EXERCISE INSTRUCTIONS — Each entry has to be set down again with no alteration.

DATA FOR THE TASK —
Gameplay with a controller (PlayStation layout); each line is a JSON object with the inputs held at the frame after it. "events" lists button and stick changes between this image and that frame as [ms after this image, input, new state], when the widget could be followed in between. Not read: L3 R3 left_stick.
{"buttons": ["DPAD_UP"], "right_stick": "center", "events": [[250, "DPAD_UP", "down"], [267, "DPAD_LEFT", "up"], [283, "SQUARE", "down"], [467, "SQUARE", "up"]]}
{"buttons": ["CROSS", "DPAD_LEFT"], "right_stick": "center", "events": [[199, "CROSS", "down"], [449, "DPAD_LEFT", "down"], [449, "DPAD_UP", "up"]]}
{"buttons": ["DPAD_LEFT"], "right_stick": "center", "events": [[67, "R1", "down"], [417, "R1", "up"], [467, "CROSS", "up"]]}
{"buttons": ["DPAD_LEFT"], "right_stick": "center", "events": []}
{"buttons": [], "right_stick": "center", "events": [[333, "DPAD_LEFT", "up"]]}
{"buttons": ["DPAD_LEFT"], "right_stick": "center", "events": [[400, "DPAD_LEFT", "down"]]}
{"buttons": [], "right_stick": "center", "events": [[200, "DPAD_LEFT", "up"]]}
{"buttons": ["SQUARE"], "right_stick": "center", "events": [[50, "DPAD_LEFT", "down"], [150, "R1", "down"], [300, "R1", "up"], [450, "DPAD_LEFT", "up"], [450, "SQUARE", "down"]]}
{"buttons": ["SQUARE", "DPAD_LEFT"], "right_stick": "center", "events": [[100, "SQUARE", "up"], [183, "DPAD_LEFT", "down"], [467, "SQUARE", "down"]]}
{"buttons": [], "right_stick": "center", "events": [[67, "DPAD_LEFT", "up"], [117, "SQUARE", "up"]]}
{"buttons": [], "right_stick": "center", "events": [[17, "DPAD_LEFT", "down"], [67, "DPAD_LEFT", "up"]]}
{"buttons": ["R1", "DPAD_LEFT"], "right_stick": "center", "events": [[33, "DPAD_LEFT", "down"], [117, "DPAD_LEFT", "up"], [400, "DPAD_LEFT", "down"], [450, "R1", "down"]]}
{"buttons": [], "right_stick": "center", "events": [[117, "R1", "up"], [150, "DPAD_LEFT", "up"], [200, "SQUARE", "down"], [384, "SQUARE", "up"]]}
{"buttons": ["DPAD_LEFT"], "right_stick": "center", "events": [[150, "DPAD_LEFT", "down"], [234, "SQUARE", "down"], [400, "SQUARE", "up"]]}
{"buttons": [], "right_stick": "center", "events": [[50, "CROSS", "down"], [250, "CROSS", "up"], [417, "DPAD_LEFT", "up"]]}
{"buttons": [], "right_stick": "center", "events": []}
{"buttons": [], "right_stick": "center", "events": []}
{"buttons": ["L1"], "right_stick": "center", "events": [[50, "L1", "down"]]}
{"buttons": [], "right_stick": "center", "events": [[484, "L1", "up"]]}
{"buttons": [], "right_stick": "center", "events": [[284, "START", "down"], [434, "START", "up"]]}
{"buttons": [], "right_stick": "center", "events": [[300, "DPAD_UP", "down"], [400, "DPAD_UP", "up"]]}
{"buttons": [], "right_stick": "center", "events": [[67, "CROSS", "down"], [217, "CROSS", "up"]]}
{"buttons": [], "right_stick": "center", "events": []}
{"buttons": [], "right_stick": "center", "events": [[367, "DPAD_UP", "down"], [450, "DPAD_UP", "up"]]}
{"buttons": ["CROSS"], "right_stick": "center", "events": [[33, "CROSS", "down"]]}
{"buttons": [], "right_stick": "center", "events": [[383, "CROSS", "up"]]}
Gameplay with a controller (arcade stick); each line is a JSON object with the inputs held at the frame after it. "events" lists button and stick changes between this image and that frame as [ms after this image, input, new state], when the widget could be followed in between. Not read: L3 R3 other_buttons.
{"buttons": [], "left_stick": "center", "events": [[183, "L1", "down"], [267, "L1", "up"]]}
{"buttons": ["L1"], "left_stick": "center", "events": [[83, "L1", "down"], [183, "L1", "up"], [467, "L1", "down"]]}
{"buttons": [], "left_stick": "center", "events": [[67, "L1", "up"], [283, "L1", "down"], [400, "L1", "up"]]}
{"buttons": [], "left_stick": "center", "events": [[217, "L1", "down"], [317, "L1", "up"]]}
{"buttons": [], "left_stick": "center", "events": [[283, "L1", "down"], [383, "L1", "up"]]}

EXERCISE RESULT —
Gameplay with a controller (PlayStation layout); each line is a JSON object with the inputs held at the frame after it. "events" lists button and stick changes between this image and that frame as [ms after this image, input, new state], when the widget could be followed in between. Not read: L3 R3 left_stick.
{"buttons": ["DPAD_UP"], "right_stick": "center", "events": [[250, "DPAD_UP", "down"], [267, "DPAD_LEFT", "up"], [283, "SQUARE", "down"], [467, "SQUARE", "up"]]}
{"buttons": ["CROSS", "DPAD_LEFT"], "right_stick": "center", "events": [[199, "CROSS", "down"], [449, "DPAD_LEFT", "down"], [449, "DPAD_UP", "up"]]}
{"buttons": ["DPAD_LEFT"], "right_stick": "center", "events": [[67, "R1", "down"], [417, "R1", "up"], [467, "CROSS", "up"]]}
{"buttons": ["DPAD_LEFT"], "right_stick": "center", "events": []}
{"buttons": [], "right_stick": "center", "events": [[333, "DPAD_LEFT", "up"]]}
{"buttons": ["DPAD_LEFT"], "right_stick": "center", "events": [[400, "DPAD_LEFT", "down"]]}
{"buttons": [], "right_stick": "center", "events": [[200, "DPAD_LEFT", "up"]]}
{"buttons": ["SQUARE"], "right_stick": "center", "events": [[50, "DPAD_LEFT", "down"], [150, "R1", "down"], [300, "R1", "up"], [450, "DPAD_LEFT", "up"], [450, "SQUARE", "down"]]}
{"buttons": ["SQUARE", "DPAD_LEFT"], "right_stick": "center", "events": [[100, "SQUARE", "up"], [183, "DPAD_LEFT", "down"], [467, "SQUARE", "down"]]}
{"buttons": [], "right_stick": "center", "events": [[67, "DPAD_LEFT", "up"], [117, "SQUARE", "up"]]}
{"buttons": [], "right_stick": "center", "events": [[17, "DPAD_LEFT", "down"], [67, "DPAD_LEFT", "up"]]}
{"buttons": ["R1", "DPAD_LEFT"], "right_stick": "center", "events": [[33, "DPAD_LEFT", "down"], [117, "DPAD_LEFT", "up"], [400, "DPAD_LEFT", "down"], [450, "R1", "down"]]}
{"buttons": [], "right_stick": "center", "events": [[117, "R1", "up"], [150, "DPAD_LEFT", "up"], [200, "SQUARE", "down"], [384, "SQUARE", "up"]]}
{"buttons": ["DPAD_LEFT"], "right_stick": "center", "events": [[150, "DPAD_LEFT", "down"], [234, "SQUARE", "down"], [400, "SQUARE", "up"]]}
{"buttons": [], "right_stick": "center", "events": [[50, "CROSS", "down"], [250, "CROSS", "up"], [417, "DPAD_LEFT", "up"]]}
{"buttons": [], "right_stick": "center", "events": []}
{"buttons": [], "right_stick": "center", "events": []}
{"buttons": ["L1"], "right_stick": "center", "events": [[50, "L1", "down"]]}
{"buttons": [], "right_stick": "center", "events": [[484, "L1", "up"]]}
{"buttons": [], "right_stick": "center", "events": [[284, "START", "down"], [434, "START", "up"]]}
{"buttons": [], "right_stick": "center", "events": [[300, "DPAD_UP", "down"], [400, "DPAD_UP", "up"]]}
{"buttons": [], "right_stick": "center", "events": [[67, "CROSS", "down"], [217, "CROSS", "up"]]}
{"buttons": [], "right_stick": "center", "events": []}
{"buttons": [], "right_stick": "center", "events": [[367, "DPAD_UP", "down"], [450, "DPAD_UP", "up"]]}
{"buttons": ["CROSS"], "right_stick": "center", "events": [[33, "CROSS", "down"]]}
{"buttons": [], "right_stick": "center", "events": [[383, "CROSS", "up"]]}
Gameplay with a controller (arcade stick); each line is a JSON object with the inputs held at the frame after it. "events" lists button and stick changes between this image and that frame as [ms after this image, input, new state], when the widget could be followed in between. Not read: L3 R3 other_buttons.
{"buttons": [], "left_stick": "center", "events": [[183, "L1", "down"], [267, "L1", "up"]]}
{"buttons": ["L1"], "left_stick": "center", "events": [[83, "L1", "down"], [183, "L1", "up"], [467, "L1", "down"]]}
{"buttons": [], "left_stick": "center", "events": [[67, "L1", "up"], [283, "L1", "down"], [400, "L1", "up"]]}
{"buttons": [], "left_stick": "center", "events": [[217, "L1", "down"], [317, "L1", "up"]]}
{"buttons": [], "left_stick": "center", "events": [[283, "L1", "down"], [383, "L1", "up"]]}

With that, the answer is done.